Scraps have value, and once we recognize that, the whole created from the scraps becomes richer to us. When we treat people, or allow others to treat us, as scraps that can be disposed of, we are treading in dangerous territory.
It’s interesting to note, people who move a lot tend to treat things and relationships as disposable, according to four studies done at the University of Kansas. Relationships matter, the kind we have with real people in front of us, not the kind we have with people in our video games or on social media, though I enjoy those immensely.

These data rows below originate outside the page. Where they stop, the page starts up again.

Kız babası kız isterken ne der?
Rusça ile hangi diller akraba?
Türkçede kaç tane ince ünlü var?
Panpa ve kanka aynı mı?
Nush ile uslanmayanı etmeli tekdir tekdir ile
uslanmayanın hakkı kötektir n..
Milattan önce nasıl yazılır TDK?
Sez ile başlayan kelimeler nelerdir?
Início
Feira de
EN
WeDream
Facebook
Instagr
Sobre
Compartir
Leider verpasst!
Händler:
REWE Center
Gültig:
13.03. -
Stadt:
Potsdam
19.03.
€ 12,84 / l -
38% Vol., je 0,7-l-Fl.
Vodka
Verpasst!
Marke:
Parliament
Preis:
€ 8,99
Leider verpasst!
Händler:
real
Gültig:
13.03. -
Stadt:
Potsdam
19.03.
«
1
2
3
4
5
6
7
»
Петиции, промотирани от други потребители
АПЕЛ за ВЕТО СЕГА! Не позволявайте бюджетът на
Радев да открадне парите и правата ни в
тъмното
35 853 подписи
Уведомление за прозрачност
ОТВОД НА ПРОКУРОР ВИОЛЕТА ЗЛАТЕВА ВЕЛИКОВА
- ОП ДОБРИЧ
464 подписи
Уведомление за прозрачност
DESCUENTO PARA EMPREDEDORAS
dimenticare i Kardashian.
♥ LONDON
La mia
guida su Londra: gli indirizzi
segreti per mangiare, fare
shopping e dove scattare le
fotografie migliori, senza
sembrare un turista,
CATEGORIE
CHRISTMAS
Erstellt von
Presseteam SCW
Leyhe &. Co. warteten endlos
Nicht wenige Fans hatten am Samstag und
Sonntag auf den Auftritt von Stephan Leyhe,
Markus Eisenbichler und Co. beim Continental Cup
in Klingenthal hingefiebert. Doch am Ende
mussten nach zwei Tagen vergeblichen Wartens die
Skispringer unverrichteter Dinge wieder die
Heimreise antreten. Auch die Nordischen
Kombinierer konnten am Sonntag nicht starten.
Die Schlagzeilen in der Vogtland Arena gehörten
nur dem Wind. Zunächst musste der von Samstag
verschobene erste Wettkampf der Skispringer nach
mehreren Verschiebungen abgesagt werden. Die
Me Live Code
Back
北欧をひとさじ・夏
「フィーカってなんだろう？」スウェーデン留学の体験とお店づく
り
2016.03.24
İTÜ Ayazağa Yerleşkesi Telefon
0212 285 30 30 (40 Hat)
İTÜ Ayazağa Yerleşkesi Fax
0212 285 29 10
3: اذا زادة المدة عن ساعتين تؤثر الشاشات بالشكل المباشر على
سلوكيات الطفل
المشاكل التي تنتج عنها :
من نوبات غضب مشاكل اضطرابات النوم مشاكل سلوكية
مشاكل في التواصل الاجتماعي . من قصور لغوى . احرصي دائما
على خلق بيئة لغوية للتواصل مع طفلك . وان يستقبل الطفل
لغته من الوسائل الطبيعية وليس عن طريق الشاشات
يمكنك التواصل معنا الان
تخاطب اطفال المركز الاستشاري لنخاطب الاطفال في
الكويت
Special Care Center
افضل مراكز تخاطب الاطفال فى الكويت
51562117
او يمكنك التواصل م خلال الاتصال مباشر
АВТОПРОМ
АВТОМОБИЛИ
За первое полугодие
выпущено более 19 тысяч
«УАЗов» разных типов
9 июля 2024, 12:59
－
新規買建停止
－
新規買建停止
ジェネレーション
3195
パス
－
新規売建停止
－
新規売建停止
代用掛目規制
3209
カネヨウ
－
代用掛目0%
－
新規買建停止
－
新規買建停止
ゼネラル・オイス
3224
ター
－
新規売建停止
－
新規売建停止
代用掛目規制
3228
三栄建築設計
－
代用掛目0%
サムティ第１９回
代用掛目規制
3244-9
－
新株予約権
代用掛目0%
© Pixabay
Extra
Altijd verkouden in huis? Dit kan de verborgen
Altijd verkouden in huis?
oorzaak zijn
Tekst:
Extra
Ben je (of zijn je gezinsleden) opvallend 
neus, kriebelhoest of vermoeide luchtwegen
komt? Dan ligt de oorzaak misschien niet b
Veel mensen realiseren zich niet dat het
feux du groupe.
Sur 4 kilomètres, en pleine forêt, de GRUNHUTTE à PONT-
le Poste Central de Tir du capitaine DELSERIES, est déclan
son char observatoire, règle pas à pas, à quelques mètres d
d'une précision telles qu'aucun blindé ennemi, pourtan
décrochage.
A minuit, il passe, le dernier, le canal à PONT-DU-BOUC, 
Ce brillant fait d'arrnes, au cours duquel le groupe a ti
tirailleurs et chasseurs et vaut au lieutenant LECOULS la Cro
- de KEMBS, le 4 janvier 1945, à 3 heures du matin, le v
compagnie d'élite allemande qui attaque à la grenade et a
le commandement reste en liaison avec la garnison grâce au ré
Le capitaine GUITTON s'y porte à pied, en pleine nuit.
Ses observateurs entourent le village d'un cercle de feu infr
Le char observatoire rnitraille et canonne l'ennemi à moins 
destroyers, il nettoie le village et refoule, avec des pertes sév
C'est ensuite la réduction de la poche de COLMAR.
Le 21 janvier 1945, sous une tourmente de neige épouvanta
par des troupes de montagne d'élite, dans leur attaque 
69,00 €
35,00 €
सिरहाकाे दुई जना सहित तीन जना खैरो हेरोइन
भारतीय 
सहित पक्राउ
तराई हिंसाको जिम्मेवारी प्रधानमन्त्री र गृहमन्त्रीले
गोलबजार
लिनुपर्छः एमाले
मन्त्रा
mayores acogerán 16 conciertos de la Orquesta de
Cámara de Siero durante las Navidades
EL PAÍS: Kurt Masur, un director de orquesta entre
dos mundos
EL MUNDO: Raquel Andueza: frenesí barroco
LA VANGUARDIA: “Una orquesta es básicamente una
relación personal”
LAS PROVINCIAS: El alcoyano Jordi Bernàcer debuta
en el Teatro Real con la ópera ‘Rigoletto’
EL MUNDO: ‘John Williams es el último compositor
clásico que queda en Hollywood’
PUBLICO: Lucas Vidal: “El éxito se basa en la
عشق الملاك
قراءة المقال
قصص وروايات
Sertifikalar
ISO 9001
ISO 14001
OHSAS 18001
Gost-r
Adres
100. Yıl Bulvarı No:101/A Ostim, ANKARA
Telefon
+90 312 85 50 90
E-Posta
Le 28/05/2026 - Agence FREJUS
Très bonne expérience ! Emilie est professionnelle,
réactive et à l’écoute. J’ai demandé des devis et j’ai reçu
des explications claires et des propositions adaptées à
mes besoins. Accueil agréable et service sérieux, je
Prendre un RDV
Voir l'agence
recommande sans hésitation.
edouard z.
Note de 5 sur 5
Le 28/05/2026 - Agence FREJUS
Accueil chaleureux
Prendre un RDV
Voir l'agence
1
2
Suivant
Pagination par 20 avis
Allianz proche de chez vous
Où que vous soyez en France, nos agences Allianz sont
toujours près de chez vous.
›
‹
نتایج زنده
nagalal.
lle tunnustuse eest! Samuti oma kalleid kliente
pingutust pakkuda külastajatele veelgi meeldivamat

A study at UNC reminds me that while we are in the middle years of life (think late teens to sixties), we need a few deep relationships to keep us healthy, but early and late in life, it is not the depth, but the number of friendships that matter.
I’m guessing that is why senior living communities have become so successful — as we come into the last part of life, we don’t need a few deep friendships as much as we need to have many people peppering our lives with socialization and laughter. People live healthier and longer lives when they are not isolated later in life. Human beings, it seems, really do make up the whole, the universe. Scraps on their own, a lovely display of patchwork when sewn together.
Imagine the quilt with the squares removed, with exposed batting left behind. It’s a visual of how life looks as you and I throw away things and relationships that we think of as extras, as disposable, as scraps (and admittedly, some things and people need to go for our own well-being). We can start right now to look at the scraps in our lives, to see the way we might give new meaning to things otherwise thought of as disposable, to build our universe out of the presence of other people (in real life), so we can see and show that the whole is made of treasured scraps too precious to be tossed aside.